The structure of the SE building block is shown in Figure. 2. Among them: SE represents the SENet blocks. The first passed through a squeeze operation, which first performs global average pooling on the input feature map to obtain a feature map of size C×1×1 (C is the number of feature map channels), allowing information from the global receptive field of the network to be used by all its layers. The aggregation is followed by an excitation operation, through the parameter is used to generate weight for each feature channel, where the parameter is learned the correlation between the feature channels. After two fully connected layers (first dimensionality reduction and then dimensionality increase), it uses the sigmoid activation function to obtain a weight of C×1×1. Finally, there is a reweight operation. We regard the output weight as the importance of each feature channel after feature selection, and then weight the previous features one by one through multiplication to complete the feature recalibration. The output of the SE blocks which can be fed directly into subsequent layers of the network. Both BasicBlock and Bottleneck are the classic residual modules used in the ResNet network. SE-BasicBlock means to embed the SE structure into the regular BasicBlock unit, and SE-Bottleneck means to embed the SE structure into the regular Bottleneck unit.

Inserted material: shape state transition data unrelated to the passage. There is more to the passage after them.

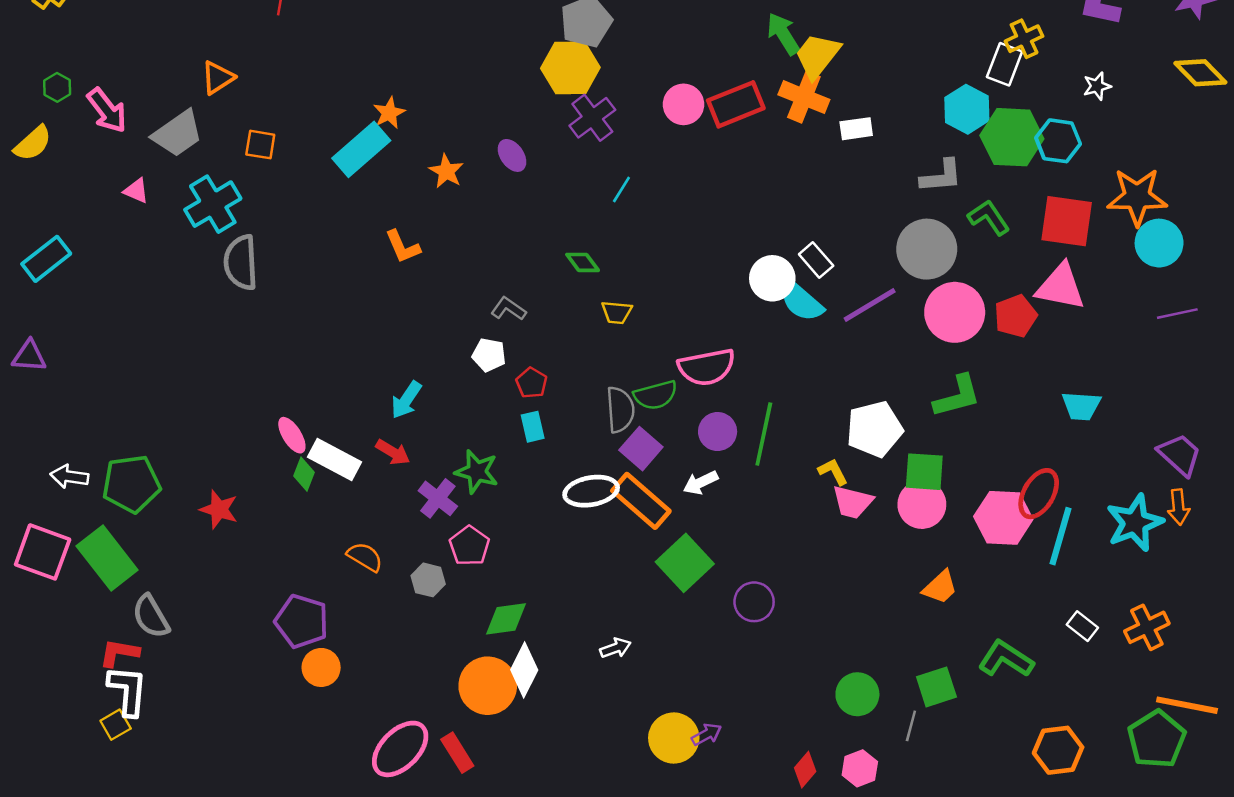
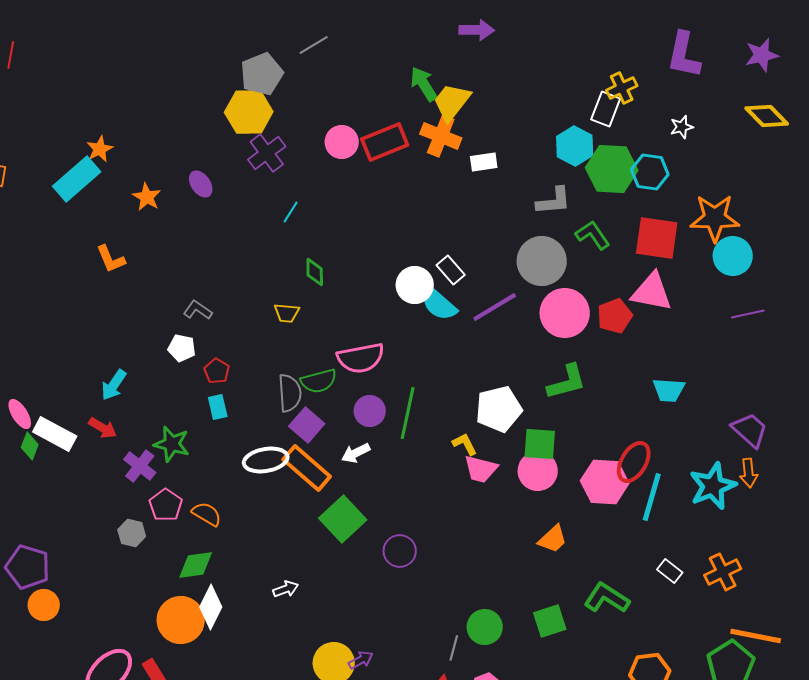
green diamond: (583, 262) -> (315, 272), moved, turned 36
orange semicircle: (365, 557) -> (207, 514), moved
gray line: (911, 726) -> (454, 648), moved

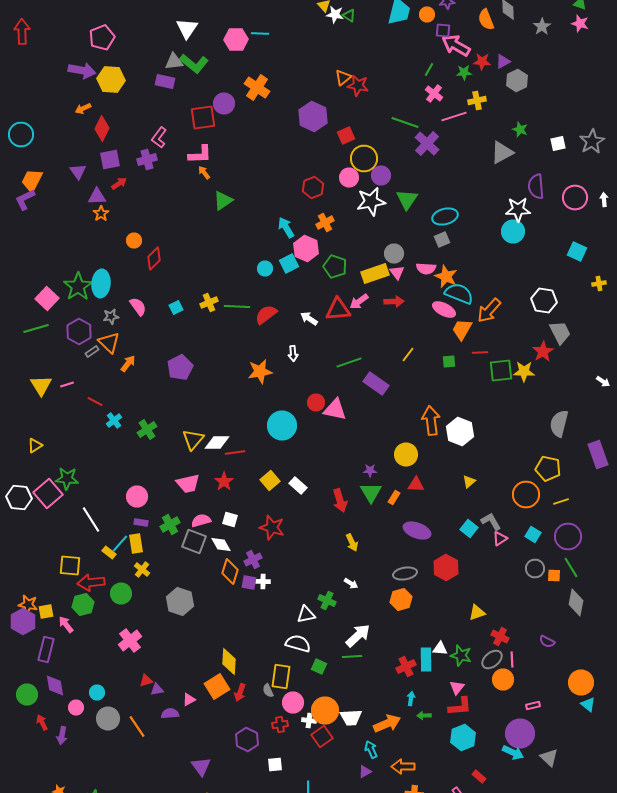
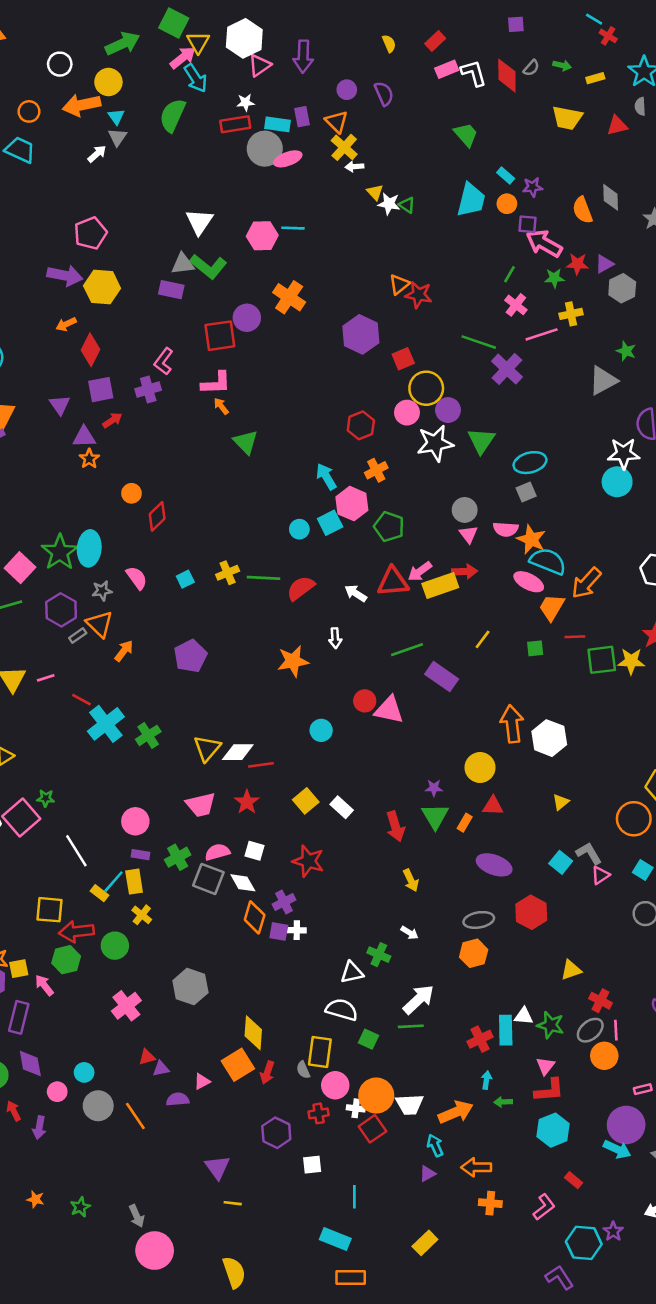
green triangle: (223, 200) -> (246, 442), turned -40
yellow rectangle: (375, 274) -> (440, 586), moved
cyan cross: (114, 420) -> (106, 724), size x1.8
cyan circle: (282, 426) -> (321, 730), size x0.6
green star: (67, 478) -> (46, 798), size x0.6
gray hexagon: (180, 602) -> (190, 987), moved

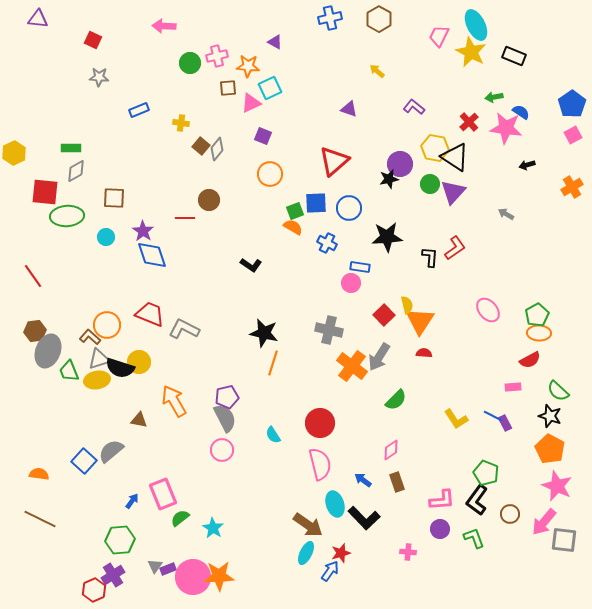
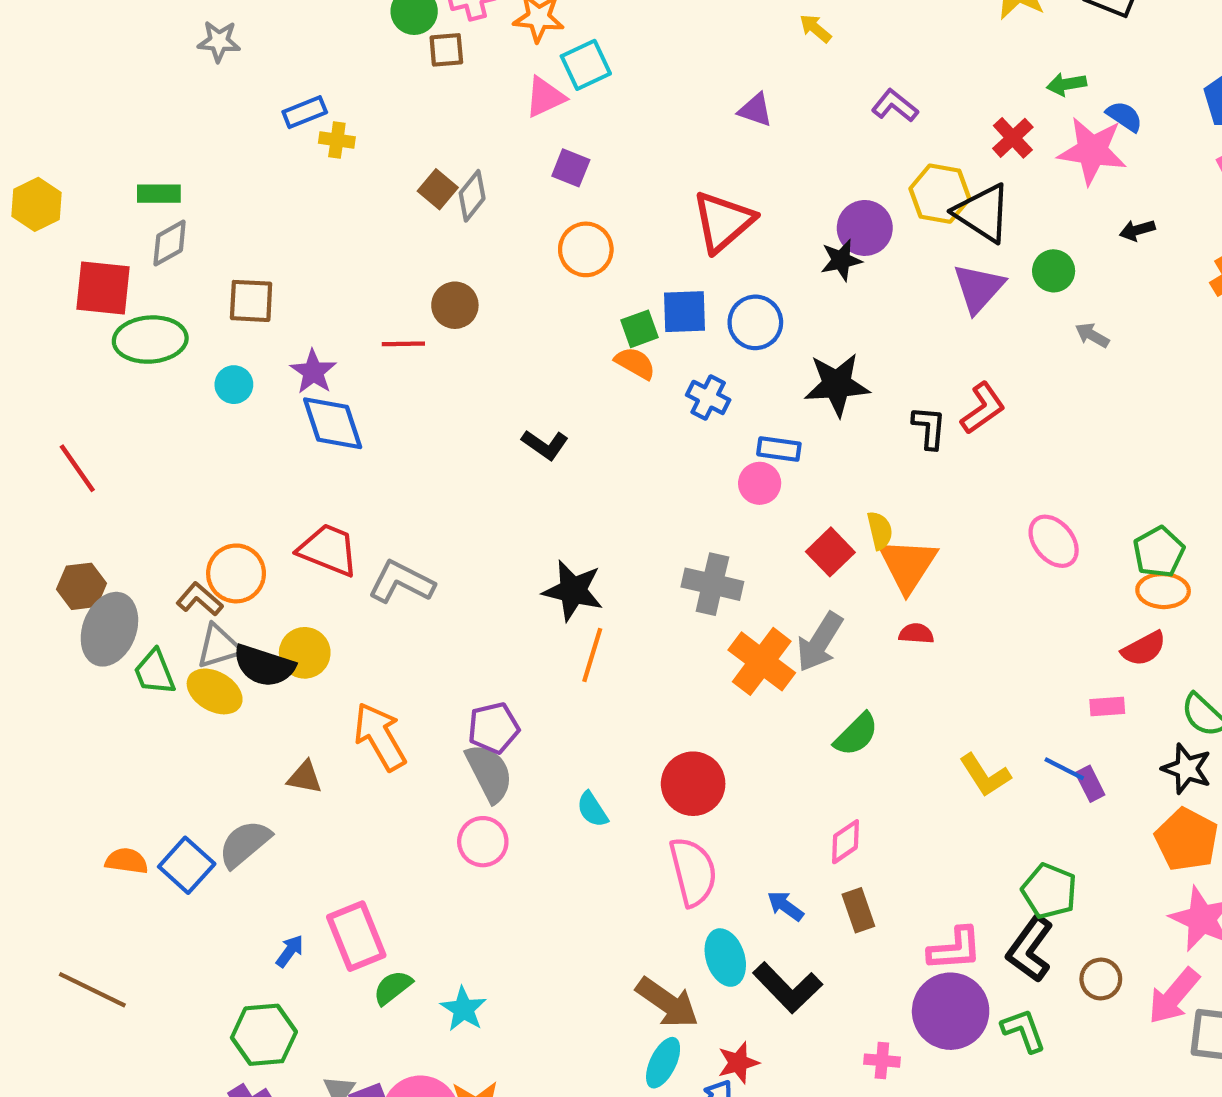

The structure of the SE block is simple and can be directly embedded into the existing state-of-the-art network architectures, which has a significant improvement in the results of network, also computationally lightweight and impose only a slight increase in model complexity and computational burden.
2.3 Object detection method
The existing object detection algorithms are mainly divided into two types, the two-stage method (region proposal method) and the one-stage method (regression method). The common two-stage object detection algorithms include RCNN [18], Fast RCNN [19] and Faster-RCNN [20]. Among them, Faster R-CNN tends to be a slower but more accurate model [21]. Faster R-CNN consists of two stages. In the first stage, called the region proposal network (RPN). Images are processed by RPN to predict class-agnostic box proposals. In the second stage, these proposals boxes is used to crop features from the same intermediate feature maps which are then entered into the feature extractor in order to predict a class for each proposal box and to optimize for each proposal box.
In one-stage object detection algorithm, e.g., SSD [22] and YOLO [23], conduct object classification and bounding-box regression concurrently without a region proposal stage [24]. YOLO converts object detection into regression work. Based on a single end-to-end network, complete the calculation from the original image to the output of the object position and category. These one-stage methods usually have a high detection speed and high efficiency but low accuracy. YOLOv3 [9] can detect multiple objects with a single inference, so its detection speed is therefore extremely fast; in addition, by applying a multi-stage detection method, it can complement the low accuracy of YOLO and YOLOv2 [25]. Although YOLOv3 is not as good as Faster-RCNN in terms of detection accuracy for very small targets. But from the perspective of detection speed, YOLOv3 is significantly better than Faster-RCNN [20]. So YOLOv3 is suitable for many engineering applications.
Considering the detection speed and detection accuracy of the algorithm, this paper uses the YOLOv3 as the object detection algorithm to detect human body and groveling poses in the classroom, and provides the foundation for our real-time classroom human pose recognize method based on SE-HRNet.